» **EXERCISE OBJECTIVE**: Keep images out and repeat all data exactly.

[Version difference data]
%%

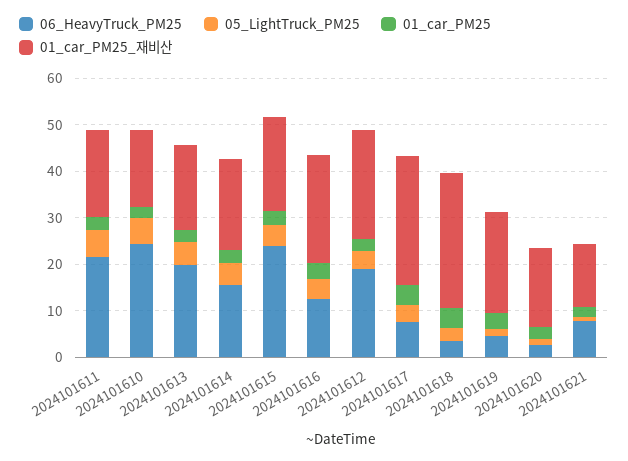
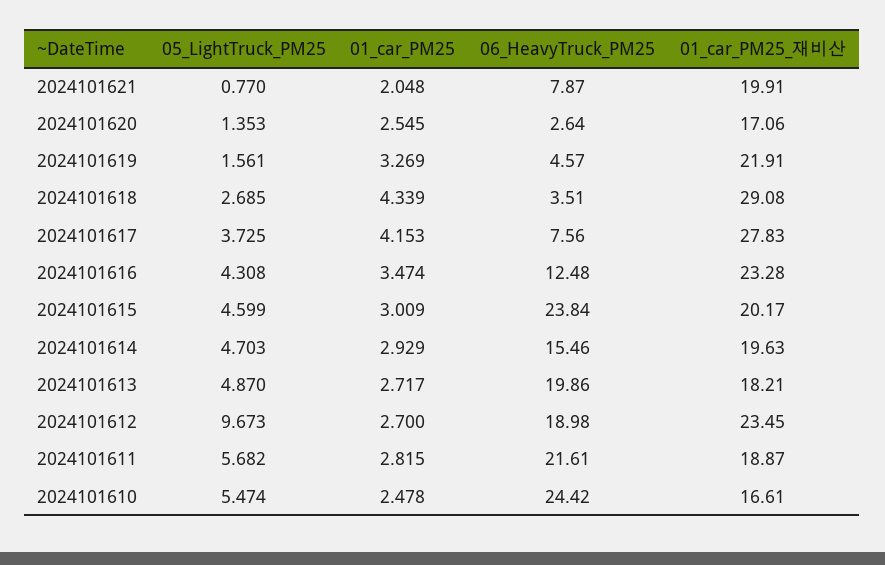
  {
    "06_HeavyTruck_PM25": {
      "2024101611": 21.61,
      "2024101610": 24.42,
      "2024101613": 19.86,
      "2024101614": 15.46,
      "2024101615": 23.84,
      "2024101616": 12.48,
      "2024101612": 18.98,
      "2024101617": 7.56,
      "2024101618": 3.51,
      "2024101619": 4.57,
      "2024101620": 2.64,
      "2024101621": 7.87
    },
    "05_LightTruck_PM25": {
      "2024101611": 5.682,
      "2024101610": 5.474,
      "2024101613": 4.87,
      "2024101614": 4.703,
      "2024101615": 4.599,
      "2024101616": 4.308,
-     "2024101612": 4,
+     "2024101612": 9.673,
      "2024101617": 3.725,
      "2024101618": 2.685,
      "2024101619": 1.561,
      "2024101620": 1.353,
      "2024101621": 0.77
    },
    "01_car_PM25": {
      "2024101611": 2.815,
      "2024101610": 2.478,
      "2024101613": 2.717,
      "2024101614": 2.929,
      "2024101615": 3.009,
      "2024101616": 3.474,
      "2024101612": 2.7,
      "2024101617": 4.153,
      "2024101618": 4.339,
      "2024101619": 3.269,
      "2024101620": 2.545,
      "2024101621": 2.048
    },
    "01_car_PM25_재비산": {
      "2024101611": 18.87,
      "2024101610": 16.61,
      "2024101613": 18.21,
      "2024101614": 19.63,
      "2024101615": 20.17,
      "2024101616": 23.28,
      "2024101612": 23.45,
      "2024101617": 27.83,
      "2024101618": 29.08,
      "2024101619": 21.91,
      "2024101620": 17.06,
-     "2024101621": 14
+     "2024101621": 19.91
    }
  }

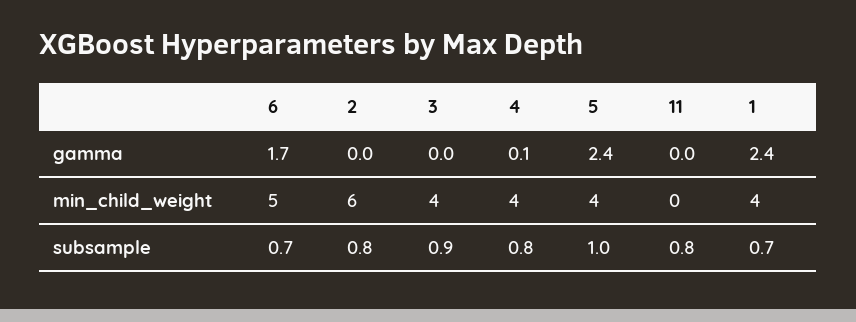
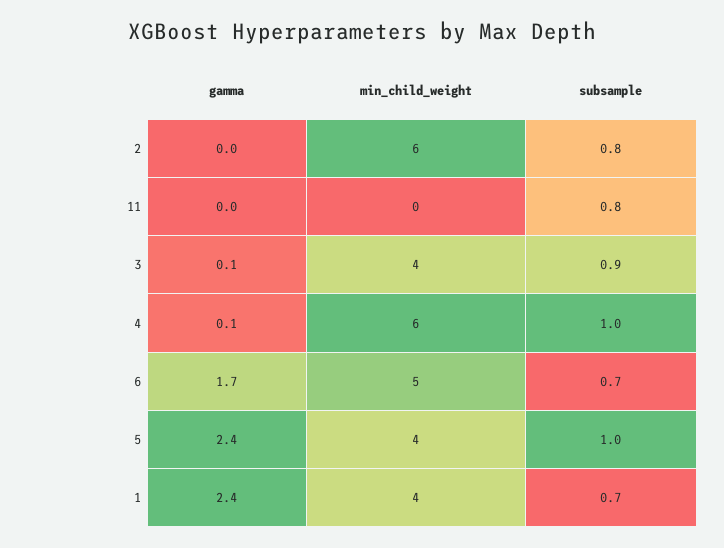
  {
    "6": {
      "gamma": 1.7,
      "min_child_weight": 5,
      "subsample": 0.7
    },
    "2": {
      "gamma": 0,
      "min_child_weight": 6,
      "subsample": 0.8
    },
    "3": {
-     "gamma": 0,
+     "gamma": 0.1,
      "min_child_weight": 4,
      "subsample": 0.9
    },
    "4": {
      "gamma": 0.1,
-     "min_child_weight": 4,
+     "min_child_weight": 6,
-     "subsample": 0.8
+     "subsample": 1
    },
    "5": {
      "gamma": 2.4,
      "min_child_weight": 4,
      "subsample": 1
    },
    "11": {
      "gamma": 0,
      "min_child_weight": 0,
      "subsample": 0.8
    },
    "1": {
      "gamma": 2.4,
      "min_child_weight": 4,
      "subsample": 0.7
    }
  }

%%

» **SOLUTION BELOW**:
  {
    "06_HeavyTruck_PM25": {
      "2024101611": 21.61,
      "2024101610": 24.42,
      "2024101613": 19.86,
      "2024101614": 15.46,
      "2024101615": 23.84,
      "2024101616": 12.48,
      "2024101612": 18.98,
      "2024101617": 7.56,
      "2024101618": 3.51,
      "2024101619": 4.57,
      "2024101620": 2.64,
      "2024101621": 7.87
    },
    "05_LightTruck_PM25": {
      "2024101611": 5.682,
      "2024101610": 5.474,
      "2024101613": 4.87,
      "2024101614": 4.703,
      "2024101615": 4.599,
      "2024101616": 4.308,
-     "2024101612": 4,
+     "2024101612": 9.673,
      "2024101617": 3.725,
      "2024101618": 2.685,
      "2024101619": 1.561,
      "2024101620": 1.353,
      "2024101621": 0.77
    },
    "01_car_PM25": {
      "2024101611": 2.815,
      "2024101610": 2.478,
      "2024101613": 2.717,
      "2024101614": 2.929,
      "2024101615": 3.009,
      "2024101616": 3.474,
      "2024101612": 2.7,
      "2024101617": 4.153,
      "2024101618": 4.339,
      "2024101619": 3.269,
      "2024101620": 2.545,
      "2024101621": 2.048
    },
    "01_car_PM25_재비산": {
      "2024101611": 18.87,
      "2024101610": 16.61,
      "2024101613": 18.21,
      "2024101614": 19.63,
      "2024101615": 20.17,
      "2024101616": 23.28,
      "2024101612": 23.45,
      "2024101617": 27.83,
      "2024101618": 29.08,
      "2024101619": 21.91,
      "2024101620": 17.06,
-     "2024101621": 14
+     "2024101621": 19.91
    }
  }

  {
    "6": {
      "gamma": 1.7,
      "min_child_weight": 5,
      "subsample": 0.7
    },
    "2": {
      "gamma": 0,
      "min_child_weight": 6,
      "subsample": 0.8
    },
    "3": {
-     "gamma": 0,
+     "gamma": 0.1,
      "min_child_weight": 4,
      "subsample": 0.9
    },
    "4": {
      "gamma": 0.1,
-     "min_child_weight": 4,
+     "min_child_weight": 6,
-     "subsample": 0.8
+     "subsample": 1
    },
    "5": {
      "gamma": 2.4,
      "min_child_weight": 4,
      "subsample": 1
    },
    "11": {
      "gamma": 0,
      "min_child_weight": 0,
      "subsample": 0.8
    },
    "1": {
      "gamma": 2.4,
      "min_child_weight": 4,
      "subsample": 0.7
    }
  }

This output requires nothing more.